Thursday 6 October 2011

October Sky

It was a starry night in the Appalachians in Virginia when a young boy named Homer Hickam gathered on his front porch with his family to watch a Russian satellite named Sputnik streak across the sky on its orbit around the earth.  October 4, 1957, marked the beginning of the space race.  It also marked the beginning of a teenage boy's love for rockets; Horace would never forget that magical evening.  He and his friends started building rockets in his parents' basement.  The first rockets were small and primitive:  one blew up his parents' fence; another one landed at his father's workplace, the local coal mine.  While his father insisted that he throw out all of his rocket materials and abandon his dream, his mother, somewhat of a dreamer herself, encouraged her son to follow his heart.  His high school teachers tried to steer him in the direction of the mines where most men in Coalwood worked, but Homer wasn't interested.  However, he continued to build the rockets in secret, finding scrap materials at the dump.  At one point, he and his friends tore up some old railway ties to use for their rocket building.  One supportive teacher encouraged the "rocket boys" to enter the school science fair where they won first prize.  On to the state science fair they went where they also won first prize.  Finally, at the national science fair, they won first prize which earned them all college scholarships.  Homer realized a lifelong dream when he met Werner Von Braun, a German rocket engineer.  He had written Mr.
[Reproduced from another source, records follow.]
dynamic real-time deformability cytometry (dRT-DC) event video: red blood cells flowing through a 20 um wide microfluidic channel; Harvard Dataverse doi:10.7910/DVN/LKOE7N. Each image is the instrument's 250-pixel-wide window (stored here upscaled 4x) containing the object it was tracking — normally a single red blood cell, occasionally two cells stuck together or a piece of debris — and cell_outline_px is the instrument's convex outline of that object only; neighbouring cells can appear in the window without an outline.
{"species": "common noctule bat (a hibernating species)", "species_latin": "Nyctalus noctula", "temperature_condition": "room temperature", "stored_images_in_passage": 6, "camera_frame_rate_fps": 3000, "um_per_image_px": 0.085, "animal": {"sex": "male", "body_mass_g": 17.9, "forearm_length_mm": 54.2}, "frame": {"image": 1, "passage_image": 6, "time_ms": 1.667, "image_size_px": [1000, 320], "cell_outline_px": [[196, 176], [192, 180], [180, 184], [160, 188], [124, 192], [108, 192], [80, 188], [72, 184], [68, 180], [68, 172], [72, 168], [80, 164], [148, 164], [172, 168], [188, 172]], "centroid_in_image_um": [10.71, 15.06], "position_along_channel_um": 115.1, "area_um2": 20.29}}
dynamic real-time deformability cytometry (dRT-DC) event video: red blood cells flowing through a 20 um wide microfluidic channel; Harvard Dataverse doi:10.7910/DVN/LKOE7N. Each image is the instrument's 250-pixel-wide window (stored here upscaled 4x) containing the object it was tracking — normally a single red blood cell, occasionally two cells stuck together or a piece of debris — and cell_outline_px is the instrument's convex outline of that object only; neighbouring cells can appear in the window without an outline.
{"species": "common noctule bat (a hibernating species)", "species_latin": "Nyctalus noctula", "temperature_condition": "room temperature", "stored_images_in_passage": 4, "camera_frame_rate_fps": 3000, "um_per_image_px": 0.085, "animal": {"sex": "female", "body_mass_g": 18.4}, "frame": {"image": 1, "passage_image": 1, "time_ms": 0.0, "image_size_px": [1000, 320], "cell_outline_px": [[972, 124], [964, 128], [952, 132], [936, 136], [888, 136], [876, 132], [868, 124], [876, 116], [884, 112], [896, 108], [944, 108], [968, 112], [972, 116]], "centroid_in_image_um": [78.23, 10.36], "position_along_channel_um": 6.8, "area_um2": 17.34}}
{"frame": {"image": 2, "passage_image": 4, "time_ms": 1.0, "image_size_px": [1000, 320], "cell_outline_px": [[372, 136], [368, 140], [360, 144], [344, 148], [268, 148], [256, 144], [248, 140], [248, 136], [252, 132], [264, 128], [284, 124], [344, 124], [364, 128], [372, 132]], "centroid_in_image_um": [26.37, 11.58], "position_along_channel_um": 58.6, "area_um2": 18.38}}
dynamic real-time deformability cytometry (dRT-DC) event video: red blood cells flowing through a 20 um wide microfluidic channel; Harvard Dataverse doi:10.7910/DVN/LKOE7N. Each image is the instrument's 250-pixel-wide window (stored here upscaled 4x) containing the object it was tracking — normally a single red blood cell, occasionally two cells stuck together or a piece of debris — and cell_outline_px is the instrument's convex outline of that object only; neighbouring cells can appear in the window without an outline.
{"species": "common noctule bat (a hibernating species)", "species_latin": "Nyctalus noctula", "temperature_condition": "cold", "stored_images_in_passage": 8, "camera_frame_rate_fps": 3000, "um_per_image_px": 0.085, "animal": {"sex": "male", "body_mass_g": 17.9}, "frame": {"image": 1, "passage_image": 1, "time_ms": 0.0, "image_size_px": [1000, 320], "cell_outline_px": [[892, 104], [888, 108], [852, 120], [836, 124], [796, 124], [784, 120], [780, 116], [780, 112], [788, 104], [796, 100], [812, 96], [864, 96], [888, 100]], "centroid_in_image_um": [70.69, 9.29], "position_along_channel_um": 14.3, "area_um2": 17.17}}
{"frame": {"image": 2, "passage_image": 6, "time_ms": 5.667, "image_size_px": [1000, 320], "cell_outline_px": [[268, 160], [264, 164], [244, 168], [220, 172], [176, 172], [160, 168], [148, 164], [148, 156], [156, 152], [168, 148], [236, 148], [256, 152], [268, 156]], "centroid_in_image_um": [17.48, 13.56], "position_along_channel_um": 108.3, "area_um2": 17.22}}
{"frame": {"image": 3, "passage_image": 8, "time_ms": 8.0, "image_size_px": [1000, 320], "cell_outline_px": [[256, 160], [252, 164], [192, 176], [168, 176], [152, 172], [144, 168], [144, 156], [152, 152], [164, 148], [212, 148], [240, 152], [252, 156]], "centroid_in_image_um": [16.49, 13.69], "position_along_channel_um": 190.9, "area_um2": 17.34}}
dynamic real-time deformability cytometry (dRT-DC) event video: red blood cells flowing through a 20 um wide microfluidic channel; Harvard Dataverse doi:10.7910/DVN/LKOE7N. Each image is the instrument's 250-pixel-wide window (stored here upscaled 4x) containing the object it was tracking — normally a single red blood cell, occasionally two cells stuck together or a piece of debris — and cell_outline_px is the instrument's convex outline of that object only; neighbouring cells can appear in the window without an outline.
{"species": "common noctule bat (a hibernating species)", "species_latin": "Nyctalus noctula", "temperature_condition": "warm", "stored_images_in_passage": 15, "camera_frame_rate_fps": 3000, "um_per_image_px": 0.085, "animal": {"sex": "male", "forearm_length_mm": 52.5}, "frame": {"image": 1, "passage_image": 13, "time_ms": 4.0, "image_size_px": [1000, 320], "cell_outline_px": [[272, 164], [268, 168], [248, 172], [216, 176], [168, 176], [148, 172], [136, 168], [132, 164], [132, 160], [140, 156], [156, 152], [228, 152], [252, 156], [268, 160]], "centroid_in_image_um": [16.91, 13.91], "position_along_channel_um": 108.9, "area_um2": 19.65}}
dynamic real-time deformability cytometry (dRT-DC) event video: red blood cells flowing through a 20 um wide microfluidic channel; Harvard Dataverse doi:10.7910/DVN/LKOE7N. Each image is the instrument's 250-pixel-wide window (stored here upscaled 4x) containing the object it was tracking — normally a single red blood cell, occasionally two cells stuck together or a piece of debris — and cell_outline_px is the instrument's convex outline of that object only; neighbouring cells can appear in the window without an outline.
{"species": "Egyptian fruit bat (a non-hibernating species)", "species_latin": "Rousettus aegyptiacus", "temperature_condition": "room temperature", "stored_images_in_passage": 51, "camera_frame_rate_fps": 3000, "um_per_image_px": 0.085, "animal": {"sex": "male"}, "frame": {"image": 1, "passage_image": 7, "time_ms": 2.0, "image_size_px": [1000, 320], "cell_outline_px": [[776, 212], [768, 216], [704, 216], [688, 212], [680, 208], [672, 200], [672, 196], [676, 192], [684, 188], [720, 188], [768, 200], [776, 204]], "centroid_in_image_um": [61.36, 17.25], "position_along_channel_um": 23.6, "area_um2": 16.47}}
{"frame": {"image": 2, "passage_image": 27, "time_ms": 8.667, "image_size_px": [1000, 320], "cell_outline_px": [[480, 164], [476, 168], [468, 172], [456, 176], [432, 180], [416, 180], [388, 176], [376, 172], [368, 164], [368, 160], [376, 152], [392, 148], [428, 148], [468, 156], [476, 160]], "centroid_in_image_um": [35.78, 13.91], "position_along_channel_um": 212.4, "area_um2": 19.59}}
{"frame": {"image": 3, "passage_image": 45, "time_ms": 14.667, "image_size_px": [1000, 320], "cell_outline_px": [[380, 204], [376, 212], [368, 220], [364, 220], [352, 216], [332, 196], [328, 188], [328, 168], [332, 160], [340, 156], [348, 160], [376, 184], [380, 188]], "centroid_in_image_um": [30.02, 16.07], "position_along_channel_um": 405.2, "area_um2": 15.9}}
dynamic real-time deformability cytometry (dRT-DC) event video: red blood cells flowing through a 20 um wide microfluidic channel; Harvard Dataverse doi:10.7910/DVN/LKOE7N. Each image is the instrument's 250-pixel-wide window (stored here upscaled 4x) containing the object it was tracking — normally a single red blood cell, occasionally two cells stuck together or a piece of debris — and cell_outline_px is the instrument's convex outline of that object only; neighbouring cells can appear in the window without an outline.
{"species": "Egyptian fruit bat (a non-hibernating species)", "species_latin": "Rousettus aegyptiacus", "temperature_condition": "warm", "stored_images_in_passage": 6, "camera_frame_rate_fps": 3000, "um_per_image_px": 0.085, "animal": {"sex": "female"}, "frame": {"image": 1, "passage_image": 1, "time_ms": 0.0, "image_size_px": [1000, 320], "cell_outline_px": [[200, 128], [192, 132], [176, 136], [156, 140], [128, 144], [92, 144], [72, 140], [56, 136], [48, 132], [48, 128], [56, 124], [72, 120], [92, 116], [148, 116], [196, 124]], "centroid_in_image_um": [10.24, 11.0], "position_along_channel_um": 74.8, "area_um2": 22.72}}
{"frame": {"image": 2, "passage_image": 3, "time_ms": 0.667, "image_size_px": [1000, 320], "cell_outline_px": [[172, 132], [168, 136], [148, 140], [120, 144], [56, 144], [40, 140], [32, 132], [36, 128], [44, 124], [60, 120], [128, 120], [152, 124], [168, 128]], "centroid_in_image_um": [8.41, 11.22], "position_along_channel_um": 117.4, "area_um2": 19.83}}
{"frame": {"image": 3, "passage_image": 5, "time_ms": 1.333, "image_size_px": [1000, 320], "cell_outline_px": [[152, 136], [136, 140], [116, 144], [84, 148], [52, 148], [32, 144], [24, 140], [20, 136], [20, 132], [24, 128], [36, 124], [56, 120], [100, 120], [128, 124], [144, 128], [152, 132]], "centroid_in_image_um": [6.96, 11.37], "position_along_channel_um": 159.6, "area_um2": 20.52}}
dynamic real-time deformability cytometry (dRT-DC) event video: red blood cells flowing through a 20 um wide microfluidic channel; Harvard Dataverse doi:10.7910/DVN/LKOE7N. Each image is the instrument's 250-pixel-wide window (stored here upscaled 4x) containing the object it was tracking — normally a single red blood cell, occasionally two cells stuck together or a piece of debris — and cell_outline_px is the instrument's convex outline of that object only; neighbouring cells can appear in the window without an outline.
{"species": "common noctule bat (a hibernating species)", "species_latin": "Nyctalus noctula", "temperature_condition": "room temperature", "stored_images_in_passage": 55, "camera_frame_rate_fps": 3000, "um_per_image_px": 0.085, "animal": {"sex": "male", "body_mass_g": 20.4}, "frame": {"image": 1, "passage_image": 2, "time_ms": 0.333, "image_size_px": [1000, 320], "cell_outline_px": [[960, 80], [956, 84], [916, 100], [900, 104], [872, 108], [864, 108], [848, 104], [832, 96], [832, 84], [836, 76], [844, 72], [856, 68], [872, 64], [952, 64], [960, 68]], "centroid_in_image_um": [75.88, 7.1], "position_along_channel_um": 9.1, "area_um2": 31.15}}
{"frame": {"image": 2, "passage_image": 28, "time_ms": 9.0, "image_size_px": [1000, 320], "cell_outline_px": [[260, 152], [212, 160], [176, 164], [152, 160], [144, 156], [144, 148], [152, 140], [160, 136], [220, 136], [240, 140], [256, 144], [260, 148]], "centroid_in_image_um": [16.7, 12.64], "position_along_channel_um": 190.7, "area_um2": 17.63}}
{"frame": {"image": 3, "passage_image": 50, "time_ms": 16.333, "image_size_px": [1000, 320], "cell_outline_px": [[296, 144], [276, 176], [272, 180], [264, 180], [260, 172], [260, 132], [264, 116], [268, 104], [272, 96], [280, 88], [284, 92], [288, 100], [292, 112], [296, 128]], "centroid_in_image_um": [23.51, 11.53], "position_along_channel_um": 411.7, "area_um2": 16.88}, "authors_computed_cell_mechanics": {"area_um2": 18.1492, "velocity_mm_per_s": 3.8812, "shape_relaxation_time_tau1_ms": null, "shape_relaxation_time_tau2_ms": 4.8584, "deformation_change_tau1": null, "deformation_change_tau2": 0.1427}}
Von Braun and received an autographed photo in response.  After graduating from college with a Bachelor of Science degree, Homer secured a job at NASA where his dream was realized.  He worked in the Apollo program and helped put the first man on the moon in 1969.  He wrote a book called Rocket Boys:  A Memoir and his story became a movie starring Jake Gyllenhal in the 1999.  And to think that it all started back in 1957 when a teenage boy looked up and saw a small speck streak through the October sky.